:: TEXT BLOCK ::
IDEA is free as in free software. The community version is licensed under the apache v2 license.

Why would I use a feature-gimped IDE when Eclipse gives me everything for free?

My text editor of choice is is atom. Are there any packages for c and/or c++ that autocomplete what's actually in my structs rather than what I've typed before?

this 's is redundant

I wouldn't call it feature gimped. There's only 2 things I can think of that you get that aren't some enterprise memes. The first is node.js support. Personally, I find emacs more comfortable for node.js. The other thing is some weird sql feature. I haven't used it in a couple years but it let's you have error highlighting on your sql statements. Like it will lookup the database's description and make sure your query is okay. It also let's you autocomplete database fields in your querries IIRC. My workflow for creating queries, and the fact my team doesn't randomly mess around with the database means that the feature is pretty much useless to me other than being nifty.

:: TASK INSTRUCTIONS ::
A. Name every editor or IDE mentioned in the IDE discussion.
B. Reproduce the part of the IDE discussion that opens with the words containing "I wouldn't call" and closes with "than being nifty.".

:: LISTED ENTRIES ::
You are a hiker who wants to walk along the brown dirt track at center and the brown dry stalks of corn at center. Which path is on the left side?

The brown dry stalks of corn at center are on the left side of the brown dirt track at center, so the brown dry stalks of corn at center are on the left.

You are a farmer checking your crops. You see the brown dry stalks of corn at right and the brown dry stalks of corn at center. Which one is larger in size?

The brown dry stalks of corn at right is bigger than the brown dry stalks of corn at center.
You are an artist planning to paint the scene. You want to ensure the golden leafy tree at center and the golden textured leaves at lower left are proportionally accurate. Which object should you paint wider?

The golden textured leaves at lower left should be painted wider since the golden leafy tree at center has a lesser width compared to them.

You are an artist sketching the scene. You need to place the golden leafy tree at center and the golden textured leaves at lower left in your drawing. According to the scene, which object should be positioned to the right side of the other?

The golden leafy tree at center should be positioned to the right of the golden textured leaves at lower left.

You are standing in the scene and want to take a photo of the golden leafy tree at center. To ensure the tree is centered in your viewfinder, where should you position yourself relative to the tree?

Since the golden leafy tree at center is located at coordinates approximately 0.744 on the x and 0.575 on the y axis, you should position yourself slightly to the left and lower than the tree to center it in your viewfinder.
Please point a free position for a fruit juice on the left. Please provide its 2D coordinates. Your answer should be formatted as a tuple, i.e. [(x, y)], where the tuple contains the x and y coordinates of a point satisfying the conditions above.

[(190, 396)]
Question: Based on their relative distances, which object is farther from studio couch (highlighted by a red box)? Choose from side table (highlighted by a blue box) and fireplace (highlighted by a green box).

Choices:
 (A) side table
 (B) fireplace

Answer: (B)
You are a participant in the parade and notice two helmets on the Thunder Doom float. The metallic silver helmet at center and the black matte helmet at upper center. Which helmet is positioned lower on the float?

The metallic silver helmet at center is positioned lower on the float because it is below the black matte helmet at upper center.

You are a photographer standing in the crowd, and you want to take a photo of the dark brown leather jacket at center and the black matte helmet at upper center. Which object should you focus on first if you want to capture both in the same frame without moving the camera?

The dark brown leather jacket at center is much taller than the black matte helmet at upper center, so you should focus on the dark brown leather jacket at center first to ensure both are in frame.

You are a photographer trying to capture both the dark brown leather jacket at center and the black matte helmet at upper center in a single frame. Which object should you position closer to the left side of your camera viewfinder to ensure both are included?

:: REPLIES ::
A. IDEA, Eclipse, atom, emacs

B.
I wouldn't call it feature gimped. There's only 2 things I can think of that you get that aren't some enterprise memes. The first is node.js support. Personally, I find emacs more comfortable for node.js. The other thing is some weird sql feature. I haven't used it in a couple years but it let's you have error highlighting on your sql statements. Like it will lookup the database's description and make sure your query is okay. It also let's you autocomplete database fields in your querries IIRC. My workflow for creating queries, and the fact my team doesn't randomly mess around with the database means that the feature is pretty much useless to me other than being nifty.